_Excerpted text:_
··········

The famous cybersecurity triad usually has several interpretations depending on how you look at it and its application. Such is the case of industrial cybersecurity. Most people refer to the triad based on its criticality. It is known that in information security, confidentiality is prioritized, while in industrial systems, availability is paramount.
Is this enough to understand and apply the triad in the industrial field? How much is known about industrial cybersecurity?
Understanding Availability.
This is one of the aspects of the triad that is most confusing and that mistakes are made the most when evaluating industrial cyber risk and therefore when trying to mitigate it.
When we talk about the availability of systems, whether IT or industrial OT, we are referring to the time that the system is available. It is usually expressed numerically in terms of percentages. It is necessary to know other data such as the mean time between failures (MTBF) and the average expected time for the system to fail.
Availability (%) = Uptime / (Uptime + Downtime) × 100
Key Components:
- Uptime – The total time the system is operational.
- Downtime – The total time the system is unavailable due to failures or maintenance.
- Mean Time Between Failures (MTBF) – The average time between system failures.
- Mean Time to Repair (MTTR) – The average time required to restore the system after failure.
A typical corporate system in IT networks usually has availability in the order of 99%, perhaps 99.9%, as an extreme, very difficult to achieve an availability of 99.99%. This would be a ceiling on the availability of information systems.
In the industrial field, a typical market DCS system typically ensures 99.99999% availability. This is normal. SIS, ESD, F&G safety instrumented systems typically guarantee more than seven nines.
This makes it clear that it is not just a matter of reversing the priority of the triad. We are talking about very different magnitudes. Industrial systems must guarantee levels of availability that are completely unknown to IT environments. A German manufacturer, HIMA, has a HiMAX system that offers infinite availability.
An availability of 7 nines (99.99999%) means that such a system would be expected to yield a maximum of 1 hour of unavailability in 50 years of continuous operation, keeping the system unturned off during that entire time.
Methods to Measure Availability:
- Real-time Monitoring – Using software tools to track uptime and downtime.
- Service-Level Agreements (SLAs) – Defining expected availability percentages (e.g., 99.999% uptime).
- Incident Management Metrics – Tracking failures and recovery times to improve system reliability.
OT should be interpreted as the ability of the cyber asset to execute essential functions. For example: A PLC that is controlling the operation of a steam boiler, the essential function of that PLC is to “Control the correct operation of the Boiler”. Even if the PLC does not receive any consultation, it does not mean that it is not controlling the boiler.

··········

_Provided records:_
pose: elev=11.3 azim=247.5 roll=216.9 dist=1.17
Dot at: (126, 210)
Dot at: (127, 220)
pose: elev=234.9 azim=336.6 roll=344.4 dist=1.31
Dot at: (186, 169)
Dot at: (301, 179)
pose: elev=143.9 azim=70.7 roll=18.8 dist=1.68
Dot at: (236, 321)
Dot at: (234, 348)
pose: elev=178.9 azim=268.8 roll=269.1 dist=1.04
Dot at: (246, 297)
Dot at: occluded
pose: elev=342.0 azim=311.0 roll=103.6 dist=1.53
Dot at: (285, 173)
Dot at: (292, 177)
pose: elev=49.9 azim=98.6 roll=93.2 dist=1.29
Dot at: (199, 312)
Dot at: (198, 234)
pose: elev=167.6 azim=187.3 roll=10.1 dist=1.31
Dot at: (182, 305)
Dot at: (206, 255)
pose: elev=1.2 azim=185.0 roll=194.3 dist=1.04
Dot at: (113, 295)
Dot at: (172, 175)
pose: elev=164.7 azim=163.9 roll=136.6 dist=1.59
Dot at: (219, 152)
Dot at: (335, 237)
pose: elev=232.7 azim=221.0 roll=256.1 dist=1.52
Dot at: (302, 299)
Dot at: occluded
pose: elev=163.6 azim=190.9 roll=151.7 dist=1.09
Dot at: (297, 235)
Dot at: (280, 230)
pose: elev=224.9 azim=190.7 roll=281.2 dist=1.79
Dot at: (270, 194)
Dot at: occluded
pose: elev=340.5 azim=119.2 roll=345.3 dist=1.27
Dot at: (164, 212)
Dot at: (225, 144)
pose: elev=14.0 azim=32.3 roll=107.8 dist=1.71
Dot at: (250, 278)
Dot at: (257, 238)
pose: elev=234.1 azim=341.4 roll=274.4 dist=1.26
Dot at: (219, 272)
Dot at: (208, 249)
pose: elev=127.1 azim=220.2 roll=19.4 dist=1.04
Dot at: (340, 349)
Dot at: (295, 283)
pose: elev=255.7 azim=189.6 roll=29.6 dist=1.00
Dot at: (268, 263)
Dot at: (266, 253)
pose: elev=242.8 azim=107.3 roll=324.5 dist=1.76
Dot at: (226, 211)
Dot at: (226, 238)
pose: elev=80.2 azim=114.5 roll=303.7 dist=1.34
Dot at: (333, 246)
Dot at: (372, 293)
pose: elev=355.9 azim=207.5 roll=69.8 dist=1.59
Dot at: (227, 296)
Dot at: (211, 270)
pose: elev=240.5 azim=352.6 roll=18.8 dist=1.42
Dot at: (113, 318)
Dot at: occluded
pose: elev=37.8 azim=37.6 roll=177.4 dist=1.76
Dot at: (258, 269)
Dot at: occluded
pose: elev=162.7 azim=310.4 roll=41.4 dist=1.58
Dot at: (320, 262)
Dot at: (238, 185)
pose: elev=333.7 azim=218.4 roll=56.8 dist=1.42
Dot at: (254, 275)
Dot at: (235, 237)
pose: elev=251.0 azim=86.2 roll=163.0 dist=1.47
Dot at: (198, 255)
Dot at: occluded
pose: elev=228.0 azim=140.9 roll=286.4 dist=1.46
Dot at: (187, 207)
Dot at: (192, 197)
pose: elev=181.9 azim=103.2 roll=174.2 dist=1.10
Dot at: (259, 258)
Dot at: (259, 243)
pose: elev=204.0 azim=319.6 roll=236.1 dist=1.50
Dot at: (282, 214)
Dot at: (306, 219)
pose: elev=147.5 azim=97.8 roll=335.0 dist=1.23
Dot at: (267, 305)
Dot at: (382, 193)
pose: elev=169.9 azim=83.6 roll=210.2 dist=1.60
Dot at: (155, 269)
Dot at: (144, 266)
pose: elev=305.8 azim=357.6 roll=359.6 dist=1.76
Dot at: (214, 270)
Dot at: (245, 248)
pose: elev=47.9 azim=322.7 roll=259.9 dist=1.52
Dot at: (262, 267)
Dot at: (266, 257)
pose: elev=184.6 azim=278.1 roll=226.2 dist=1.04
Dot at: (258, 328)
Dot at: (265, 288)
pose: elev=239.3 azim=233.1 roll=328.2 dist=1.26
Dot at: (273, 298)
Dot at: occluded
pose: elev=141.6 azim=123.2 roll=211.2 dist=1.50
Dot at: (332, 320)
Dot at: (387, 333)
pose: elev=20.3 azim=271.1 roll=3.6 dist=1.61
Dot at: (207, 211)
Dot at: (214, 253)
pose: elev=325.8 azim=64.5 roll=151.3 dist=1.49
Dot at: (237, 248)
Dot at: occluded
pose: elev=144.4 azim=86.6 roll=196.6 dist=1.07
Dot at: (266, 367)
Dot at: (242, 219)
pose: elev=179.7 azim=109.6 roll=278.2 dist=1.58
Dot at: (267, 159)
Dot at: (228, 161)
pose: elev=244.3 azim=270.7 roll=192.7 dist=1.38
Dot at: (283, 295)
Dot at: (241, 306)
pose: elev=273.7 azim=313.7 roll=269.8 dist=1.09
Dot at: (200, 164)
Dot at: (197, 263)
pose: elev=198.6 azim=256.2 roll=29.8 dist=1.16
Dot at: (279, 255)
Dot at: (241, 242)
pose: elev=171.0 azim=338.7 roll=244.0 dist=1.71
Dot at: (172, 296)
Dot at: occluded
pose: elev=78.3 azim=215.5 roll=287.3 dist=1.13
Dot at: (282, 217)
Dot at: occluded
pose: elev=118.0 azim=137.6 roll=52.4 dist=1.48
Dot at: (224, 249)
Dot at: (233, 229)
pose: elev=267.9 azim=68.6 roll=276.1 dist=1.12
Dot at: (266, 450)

··········

_The tasks:_
A) Answer these questions about the text on industrial availability:
(i) Which part of the triad is paramount in industrial systems?
(ii) What does MTTR stand for?
(iii) Which German manufacturer is named?
B) In the text on industrial availability, change "software tools" to "monitoring programs" in the part that opens with the words containing "Methods to Measure" and closes with "improve system reliability.".
The records are separate material and have no connection to the text on industrial availability.

_Results:_
A)
(i) Availability
(ii) Mean Time to Repair
(iii) HIMA

B)
Methods to Measure Availability:
- Real-time Monitoring – Using monitoring programs to track uptime and downtime.
- Service-Level Agreements (SLAs) – Defining expected availability percentages (e.g., 99.999% uptime).
- Incident Management Metrics – Tracking failures and recovery times to improve system reliability.